In furtherance of this rule, promoter and MD Uday Kotak sold his perpetual preference shares, which the regulator has refused to accept as valid dilution of shareholding. After rejecting Uday Kotak’s plea for interim relief, the Delhi High Court which is seized of the matter will take the final call.
9. Tata Motors
The Tata Motors stock has been on a downward streak for a while now. The poor earnings performance and downgrading by credit rating agencies have only aggravated the negative sentiment.
The luxury car making arm of the company, Jaguar Land Rover (JLR) has been an area of serious concern for quite some time. Amid challenging tariff changes and trade tensions, sales in China has fallen by 50%, marking decline for the 7th consecutive month.
Though JLR fared better in the UK and EU markets, change over in the EU Worldwide Harmonized Light Vehicle Test (WVLT) norms has would make its path ahead a bit more challenging. Rising competition and pricing pressures in the SUV market has added additional pressure in the EU markets. The cumulative effect of pressure on diesel cars, Brexit, trade war, rising input prices has had a toll on the company.
When it comes to the domestic sales, the turnaround strategy has borne fruits by way of increased market share in both Commercial Vehicle (CV) and Personal Vehicle (PV) segment. But the latest Q3 2019 performance has dipped amidst rising interest rate and subdued consumer sentiment.
10. Bajaj Finance
Last but not least, Bajaj Finance in the middle of all the uproar surrounding the liquidity crisis, has emerged to be much more stable than many of its competitors.
Bajaj Finance has a very well diversified loan portfolio with exposure across personal mortgage, financing of durables, vendor financing, rural loans, two- wheeler and three – wheeler financing.
The NBFC has been using technologies like cloud computing and data analytics in many streams of its operations which has helped it in cost savings at various fronts.
The company has strong capitalization with CRAR of 24% much above the RBI mandate of 15%. The recent Q2 2019 results have also shown healthy figures.

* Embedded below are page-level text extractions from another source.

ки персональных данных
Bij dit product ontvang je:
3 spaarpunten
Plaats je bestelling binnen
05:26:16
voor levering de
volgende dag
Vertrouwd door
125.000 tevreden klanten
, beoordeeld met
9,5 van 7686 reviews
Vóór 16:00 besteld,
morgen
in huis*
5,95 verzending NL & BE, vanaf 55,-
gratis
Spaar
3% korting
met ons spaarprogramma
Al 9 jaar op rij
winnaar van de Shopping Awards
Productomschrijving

The company has reported an increase in the size of Assets Under Management (AUM) by 38%.
A well-diversified portfolio, healthy earnings, cost optimization could be some of the factors which could have led to its healthy market performance.
The note on this NBFC would be incomplete without the mention of the Rs. 1 Crore penalty imposed on it by the banking regulator for its failure to comply with its fair practices code. But this news seems to have little impact on the trajectory that the company has taken.
The above list attempts to pick out the good, the bad and the ugly, which came to the forefront of discussion.
But with the upcoming elections, the ongoing trade war, the falling oil prices and many more of the moving parts at play, stocks at the forefront are sure to change.
Disclaimer: the views expressed here are of the author and do not reflect those of Groww.